What do you remember about David from the Bible?  Youngest, puniest son of a Jesse that was anointed as King as a young boy.  He defeated the giant Philistine, Goliath, when all of Israel was afraid to fight him.  He became Saul’s right hand man, and spent many years hiding as Saul turned on him and tried to kill him.  David becomes King, dabbles in murder and adultery, writes a bunch of songs, and fathers Solomon.

David is easily one of the most critical characters in the entire Old Testament, and his legend carries on into the New Testament as prophecy dictates that the Messiah is to be a direct descendent of David.  Of course, the books of Matthew and Luke show us how Jesus fits into his lineage. 

Upon further inspection, David and Jesus were more similar than I had ever realized.  I recently read a story about David that shows how much his journey as a leader had in common with Jesus’ ministry.  This story occurs during the time that David was in hiding from Saul. 

“So David got away and escaped to the Cave of Adullam.

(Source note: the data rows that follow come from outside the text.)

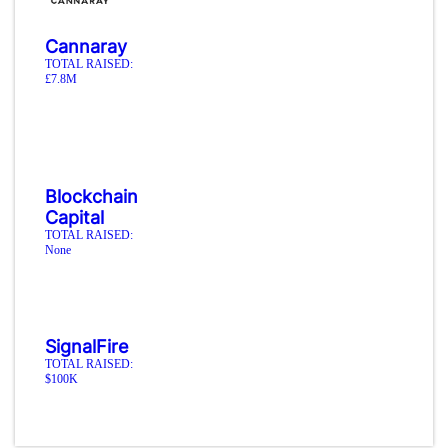
Cannaray
TOTAL RAISED:
£7.8M
Blockchain
Capital
TOTAL RAISED:
None
SignalFire
TOTAL RAISED:
$100K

When his brothers and others associated with his family heard where he was, they came down and joined him. Not only that, but all who were down on their luck came around—losers and vagrants and misfits of all sorts. David became their leader. There were about four hundred in all.”  (1 Samuel 22:1-2 The Message)

Before he was the King of Israel, David was the King of the misfits.  Anybody that was having a hard time or feeling lost could go and join the group of David’s followers.  They were welcomed with open arms.  And with God on their side, this group of random outcasts later went on to accomplish some pretty cool things.

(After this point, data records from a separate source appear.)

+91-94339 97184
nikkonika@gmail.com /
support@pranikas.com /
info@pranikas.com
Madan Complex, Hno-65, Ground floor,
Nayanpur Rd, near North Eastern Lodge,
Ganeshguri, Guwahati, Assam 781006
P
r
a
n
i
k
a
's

That sure sounds like another group I have read about in the Bible.  Jesus recruited some fisherman, a tax collector, a few sets of brothers, and set out on a mission to spread the good news to the world.  Jesus’ group spent lots of time with the misfits of society, readily taking in the poor and the broken.  They opened their doors to prostitutes, drunkards, and those rejected by Jewish officials. 

Jesus’ crew saw their fair share of success as well.  As we read in the book of Acts, even after Jesus had ascended and He sent the Holy Spirit to His followers, their group continued to grow in numbers in exponential fashion.  They added to their numbers daily as they were able to stay on the same page and focus on their mission.

If you think about it, you and I are part of that group.  Modern Christians are actually just part of that original assembly of misfits that started with a simple phrase:  “Come, follow me.” (Mark 1:17a NIV)  I think it is time that we embrace our role as outcasts and try to return to the place of urgency and passion that was evident in the early Church.  This is a pretty cool group to be a part of, so we should start acting like we belong.